On Tuesday, we discussed “Digging for Gold with a Simple Tool: Validating Text Mining in Studying Electronic Word-of-Mouth (eWOM) Communication,” by Chuanyi Tang and Lin Guo (2013).
This article tackles the problem of text mining from a marketing perspective, testing whether text mining offers useful information in the study of eWOM (electronic word-of-mouth, aka online reviews). Tang and Guo conclude that while the Star Rating of an online review is the best predictor of people’s attitudes in the review, text mining can offer additional nuance.
Much of our conversation centered around the LIWC software used by Tang and Guo for their study. Essentially an amped-up text tagger, LIWC checks each word in a text against its range of dictionaries and produces a statistical breakdown of that text.
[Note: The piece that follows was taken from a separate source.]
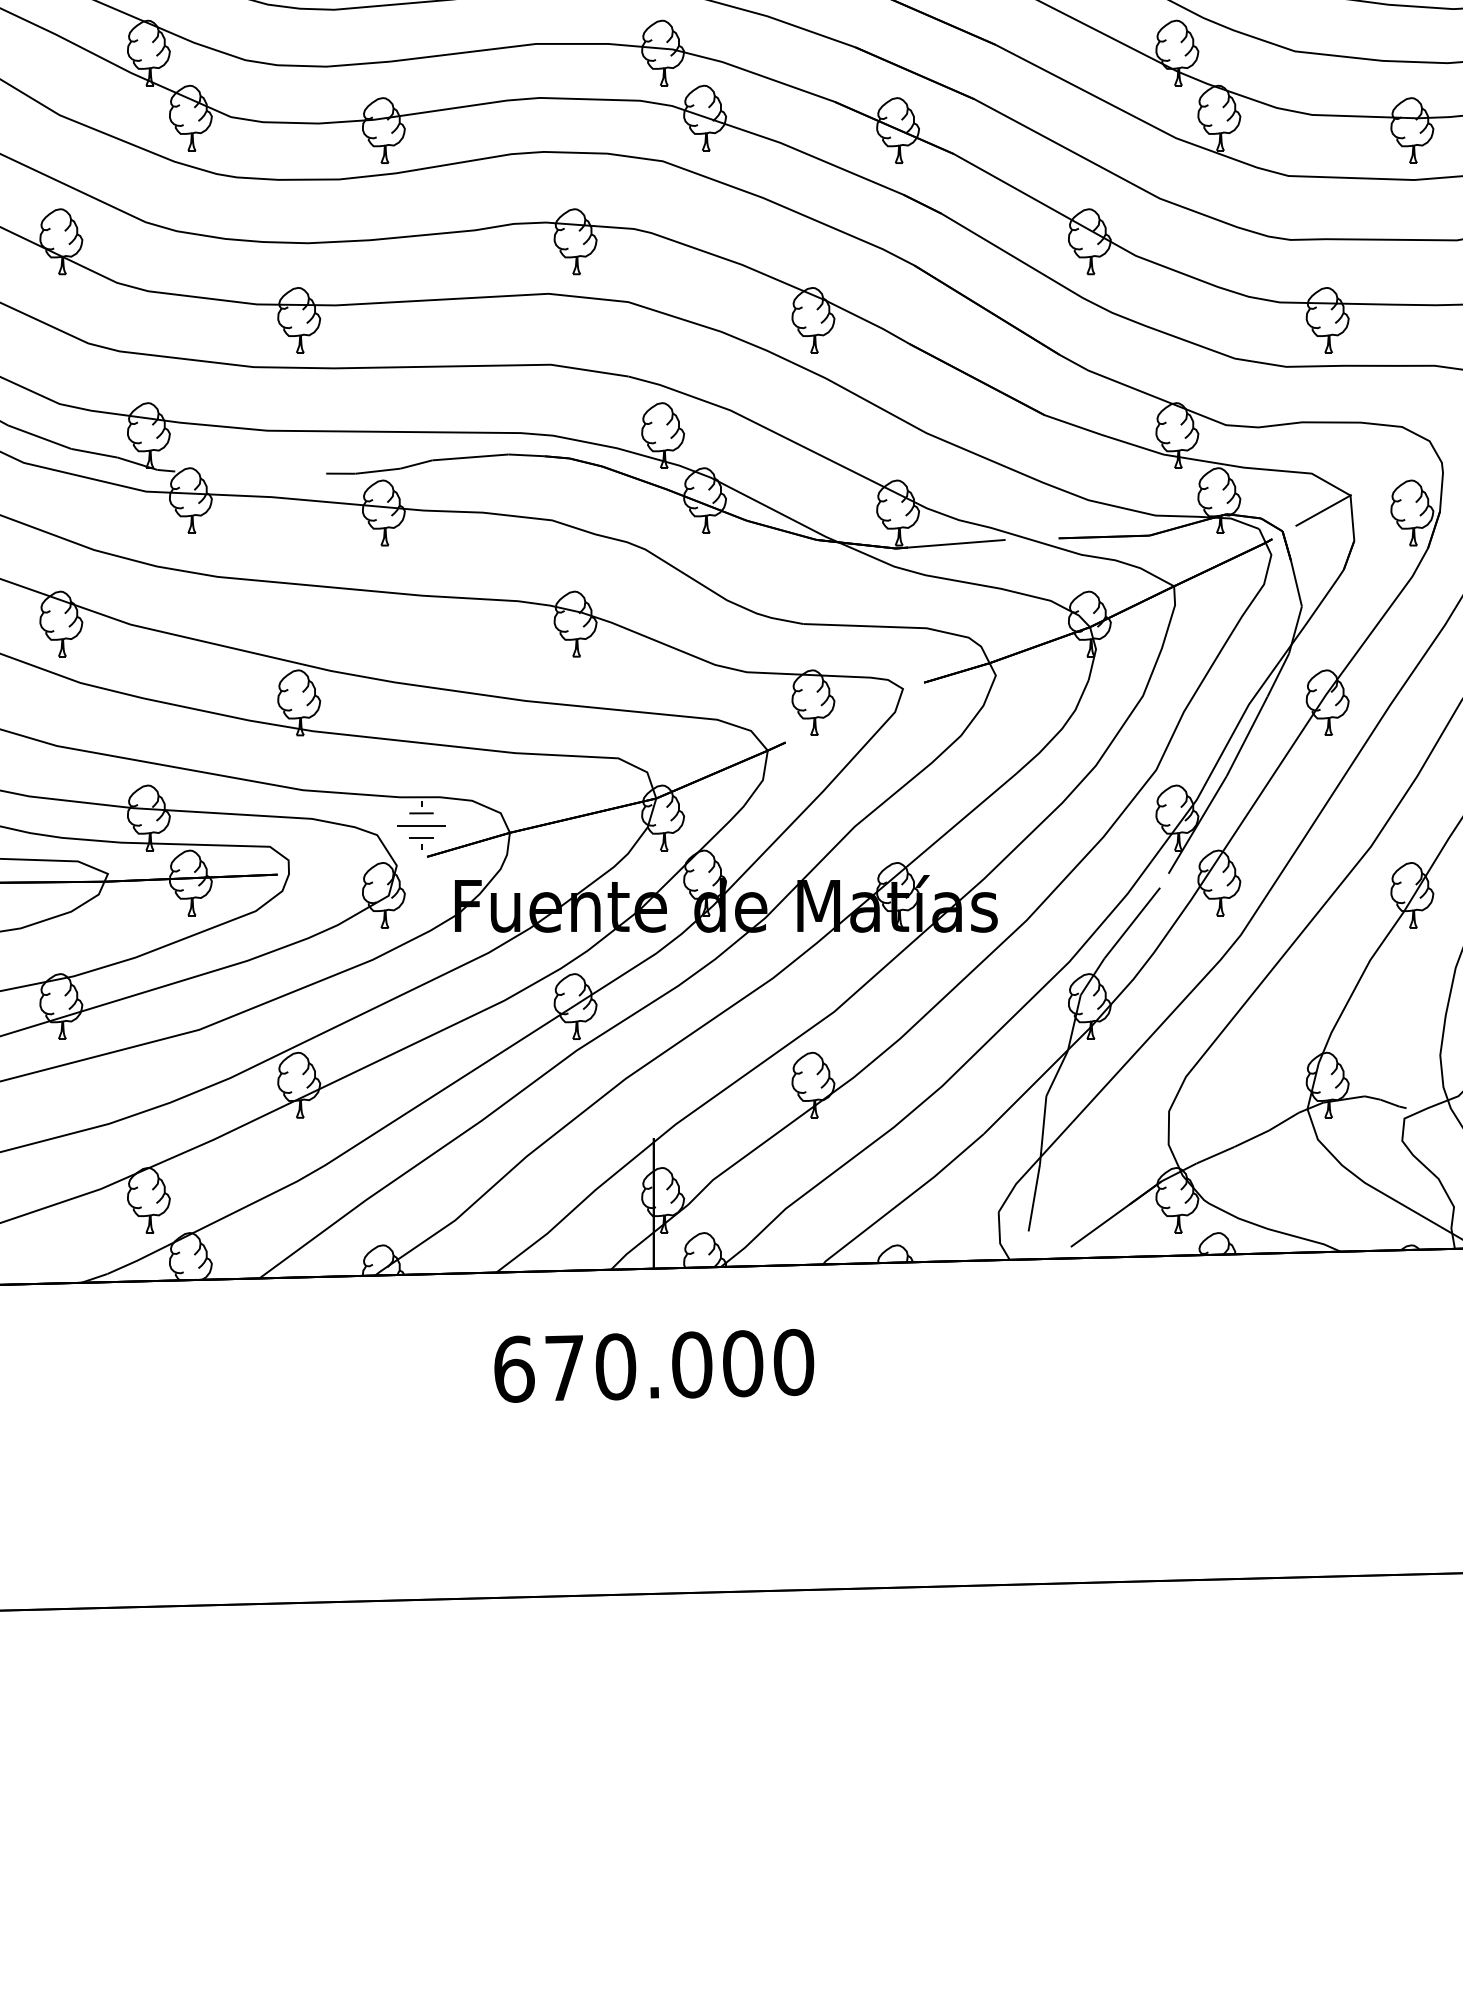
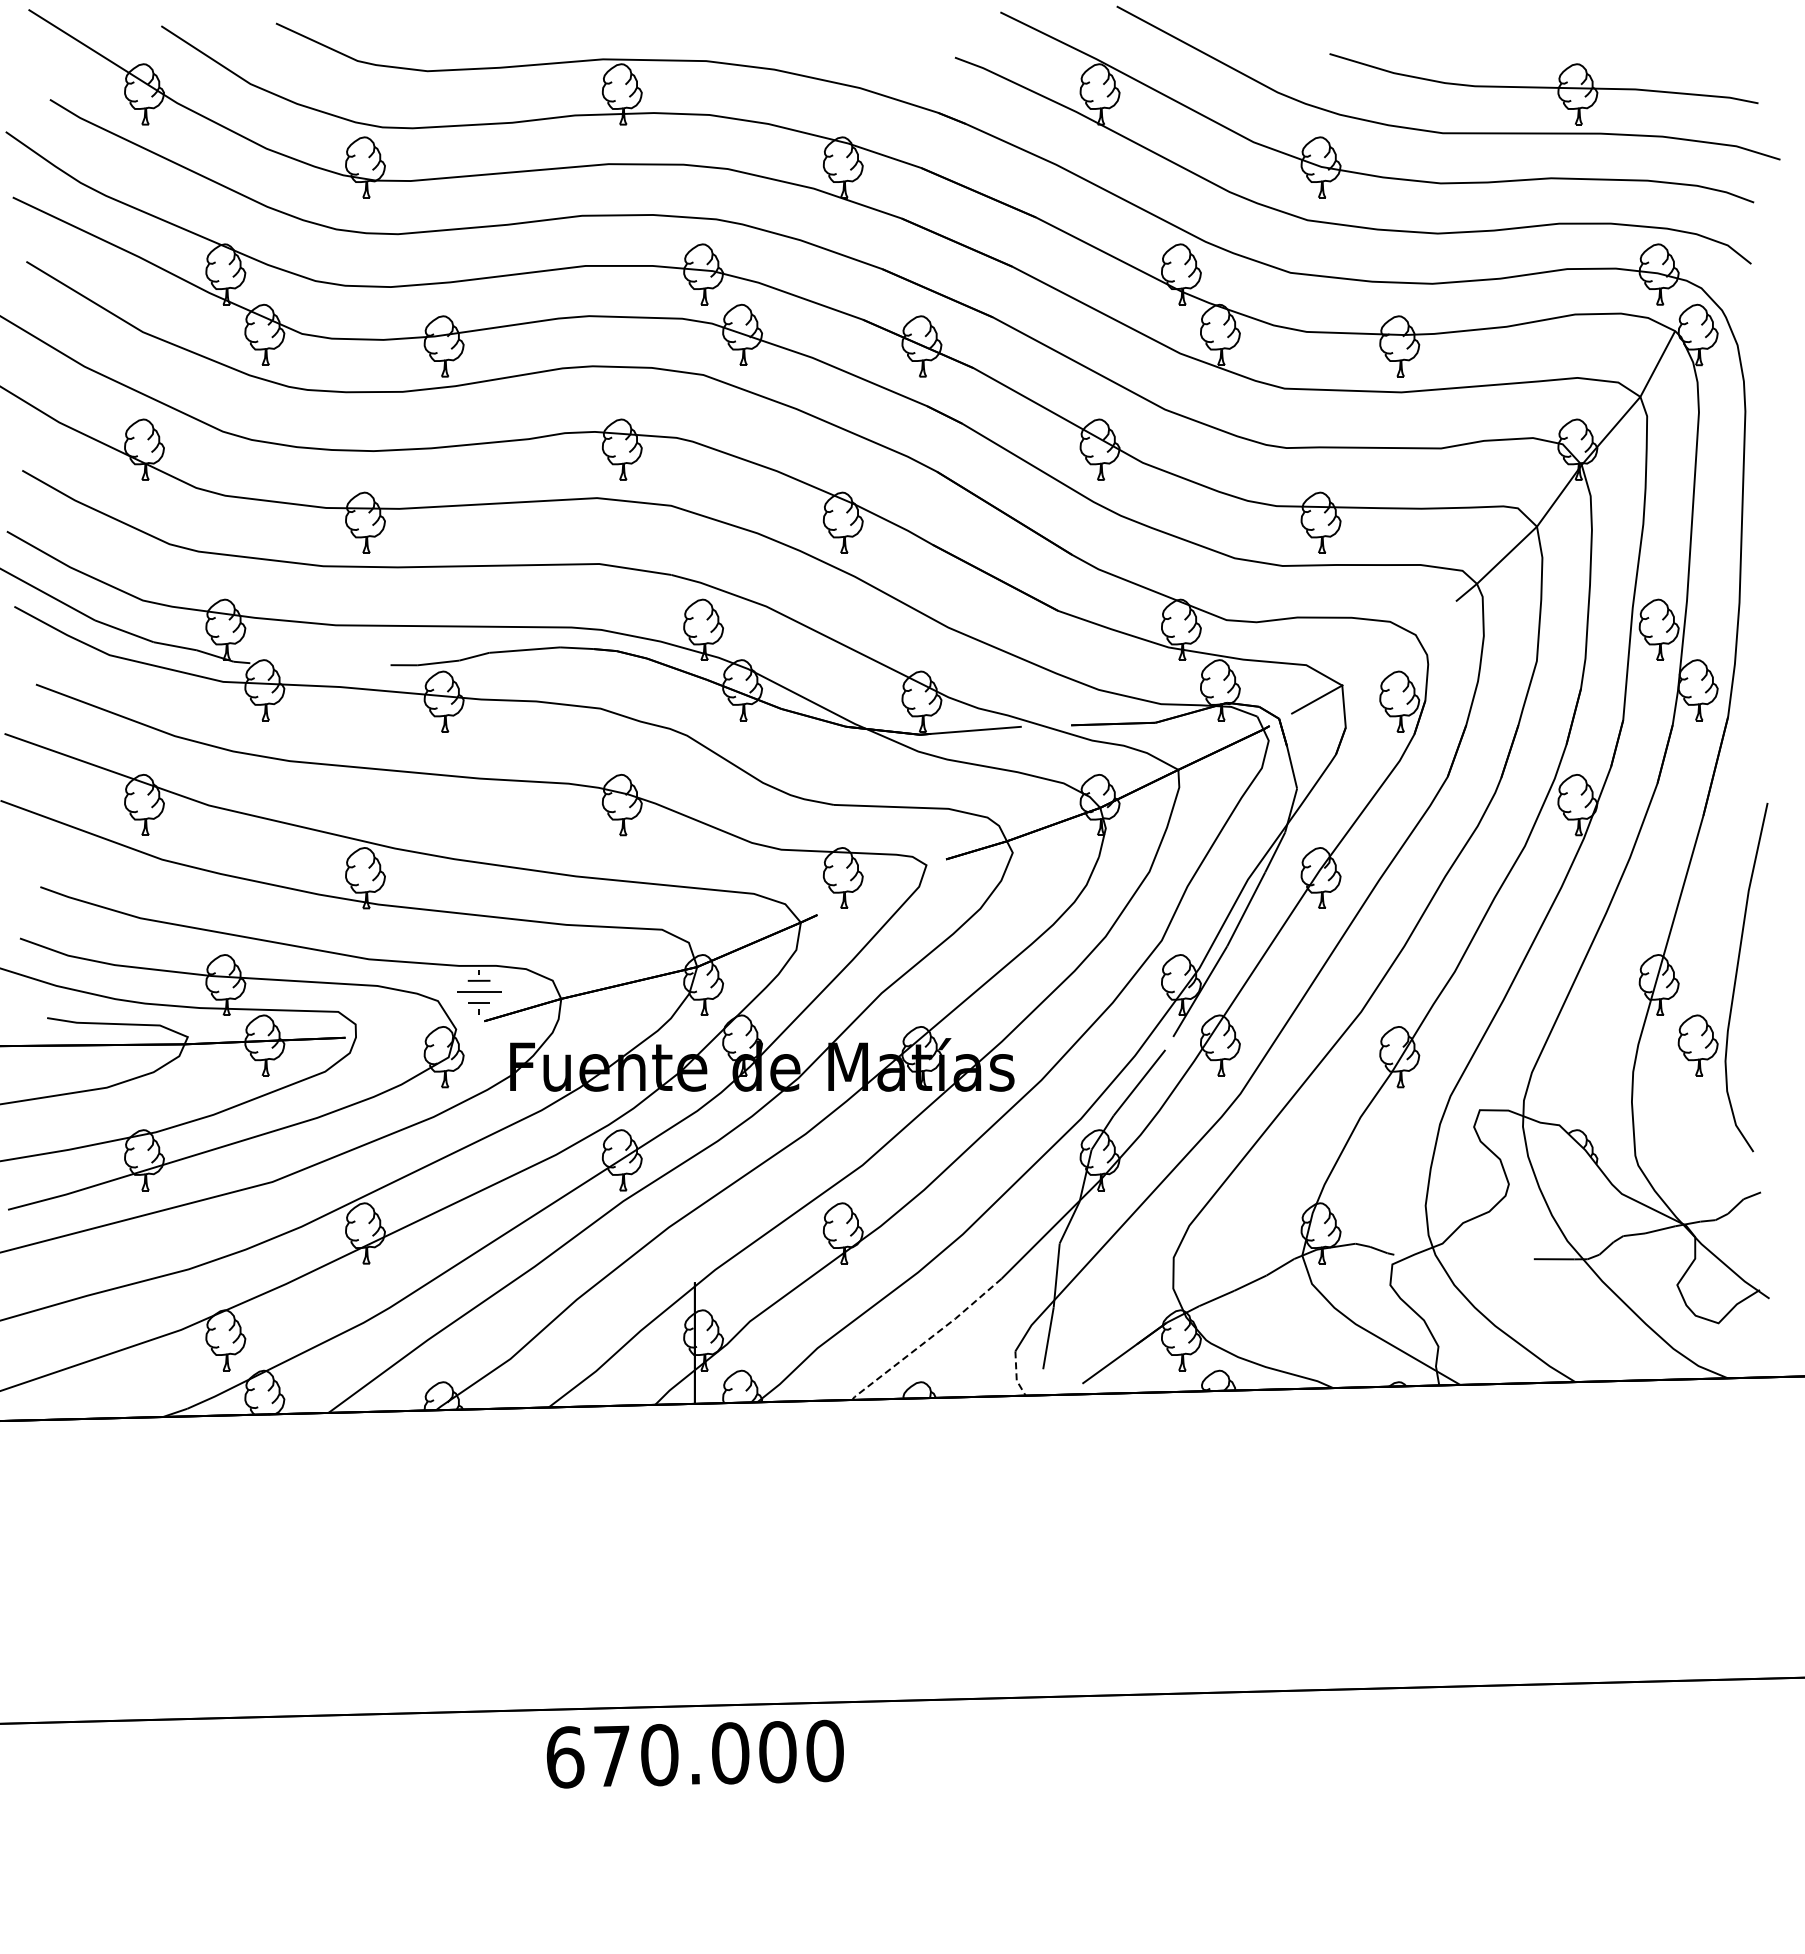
line: (904, 1200) -> (927, 1340), solid -> dashed
line: (999, 1238) -> (1016, 1375), solid -> dashed
text: (654, 1365) -> (695, 1753), moved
LIWC’s main strength seems to be its dictionaries, which are thoroughly-researched and allow for somewhat sophisticated tagging of words by a range of features: parts of speech, emotions (positive or negative), and many categories including “Body,” “Ingestion,” “Time,” “Money,” “Religion”–over 400 different categories in all. In the case of online reviews, for example, Tang and Guo found that “Negations” and “Money” were both effective predictors. These dictionaries are, however, proprietary, and Christine pointed out the difficulty of accessing these full dictionaries in the latest version of the LIWC software.
We tested LIWC on a segmented version of Dickens’s David Copperfield, as a good example of a coming-of-age story, but weren’t able to find strong trends. The whole paper was a very interesting counterpoint to previous work we’ve discussed on text mining in the humanities, where it’s not always so easy to validate the result.
Thanks to Christine Chou for suggesting the piece and taking the time to give us a great overview!